AUFGABE 1: Wann wurden laut dem Textauszug über Kriegerdenkmäler die meisten dieser Denkmäler errichtet?
AUFGABE 2: Fassen Sie im Textauszug über Kriegerdenkmäler den Absatz, der mit „Kriegerdenkmäler befinden sich“ beginnt, als knappe Stichpunktliste zusammen.
+++ TEXTAUSZUG
Im Sommer 2014 lud Ulrich Hentschel, der Studienleiter für Erinnerungskultur der Ev. Akademie der Nordkirche zu einer temporären Kunstaktion in Hamburg und Schleswig-Holstein ein:

»Kriegerdenkmäler – Stumme Zeugen ins Gespräch bringen

Kriegerdenkmäler befinden sich in vielen Dörfern und Städten, in und an Kirchen, in Parkanlagen und Friedhöfen. Oft werden sie über-sehen, bisweilen durch neonazistische Gruppen instrumentalisiert und regelmäßig am Volkstrauertag für kommunale Gedenkfeiern, oft mit kirchlicher Begleitung, genutzt. 

Die meisten dieser Denkmäler wurden in den 1920er Jahren errichtet. Sie dienten der nationalistisch aufgeladenen Sinngebung für den 1. Weltkrieg und wurden zu Propaganda-Stätten für die ideologische Vorbereitung des Zweiten Weltkriegs.

In einer landesweiten Aktion zum 75. Jahrestag des deutschen Angriffs gegen Polen am 1. September 1939 sollen einige dieser Denkmäler durch eine zeitlich auf ein bis zwei Wochen begrenzte Kunstaktion ins Bewusstsein der Öffentlichkeit gebracht werden.

HH Dammtor 2.11 web


Die Künstler Axel Richter vom KunstHaus Schüberg und Uwe Schloen aus Bremen erklären ihre Kunstaktion so
:

›Blickwechsel – Regionale Betroffenheit und landesweite Verbundenheit generations-übergreifend anzuregen und zu verknüpfen ist die Aufgabe. Dazu braucht es ein leichtes, spielerisch mehrdeutiges und vielfach einsetzbares Objekt. Es braucht ein bildnerisches Mittel, das Bezugs- und Verfremdungsaspekte zu Stein und Bronze, Inschrift und ortsspezifischer Grünanlage entstehen lassen.
++++++
+++ VORLIEGENDE DATENSÄTZE
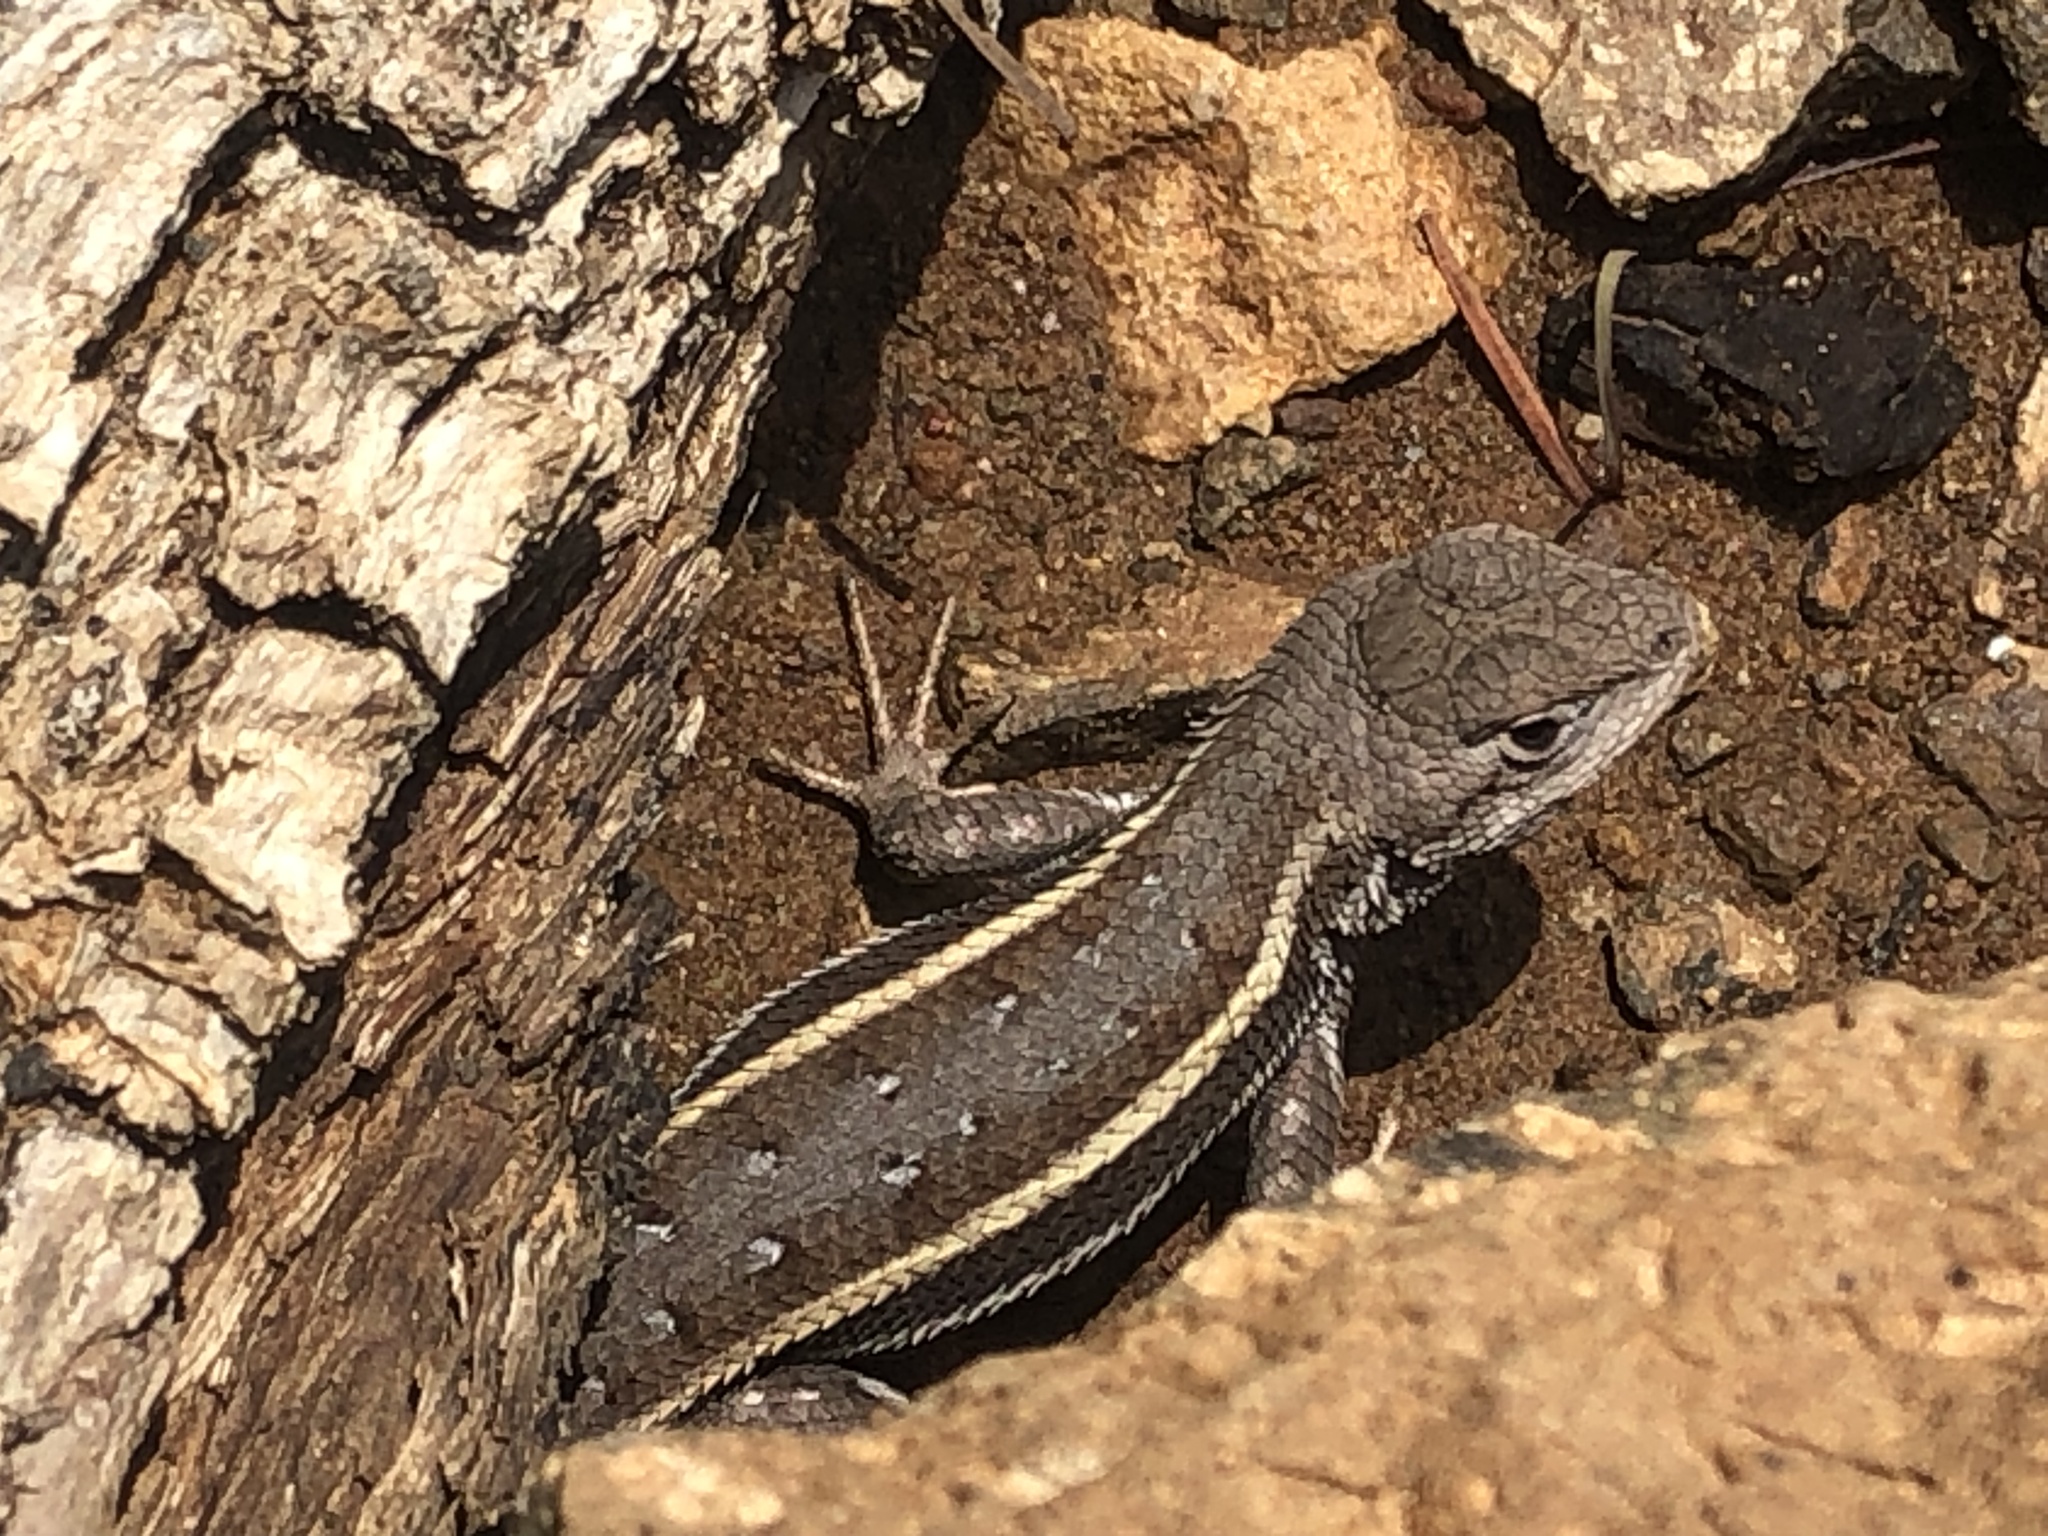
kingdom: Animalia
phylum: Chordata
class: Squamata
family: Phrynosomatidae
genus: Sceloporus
++++++
+++ VORLIEGENDE DATENSÄTZE
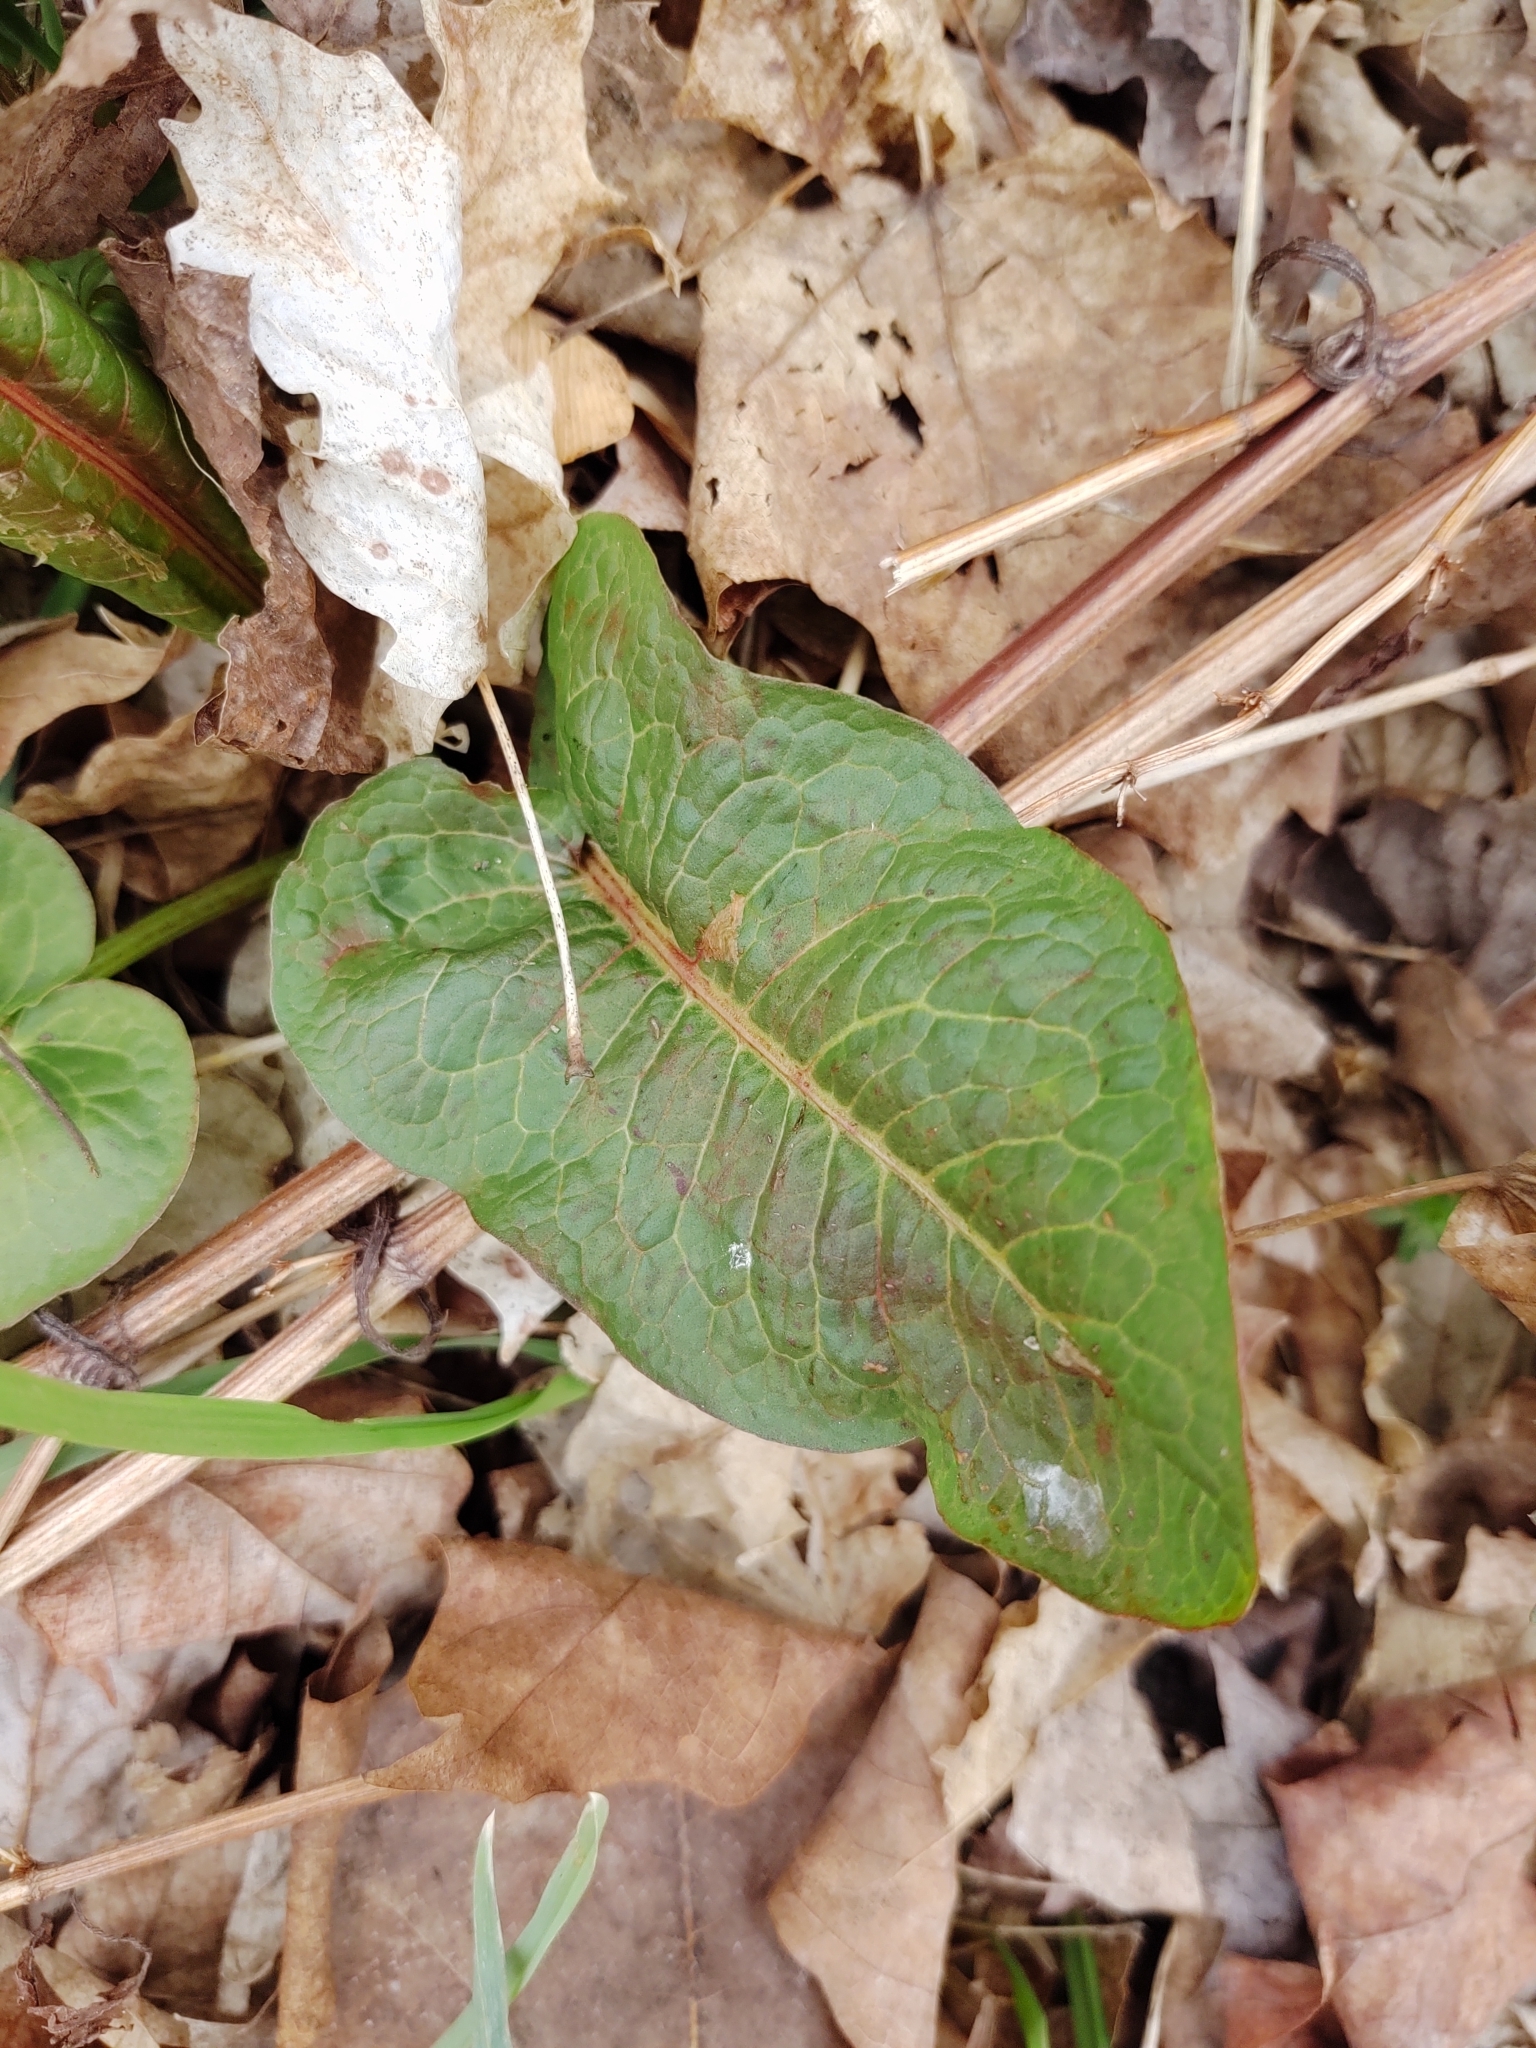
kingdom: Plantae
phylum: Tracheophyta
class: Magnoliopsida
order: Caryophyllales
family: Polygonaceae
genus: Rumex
++++++
+++ VORLIEGENDE DATENSÄTZE
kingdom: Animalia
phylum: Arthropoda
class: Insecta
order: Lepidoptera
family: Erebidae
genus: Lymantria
++++++
RICHTIGE ANTWORT 1: In den 1920er Jahren.

RICHTIGE ANTWORT 2:
- Standorte: viele Dörfer und Städte, in und an Kirchen, in Parkanlagen und auf Friedhöfen
- werden oft übersehen
- bisweilen von neonazistischen Gruppen instrumentalisiert
- regelmäßig am Volkstrauertag für kommunale Gedenkfeiern genutzt, oft mit kirchlicher Begleitung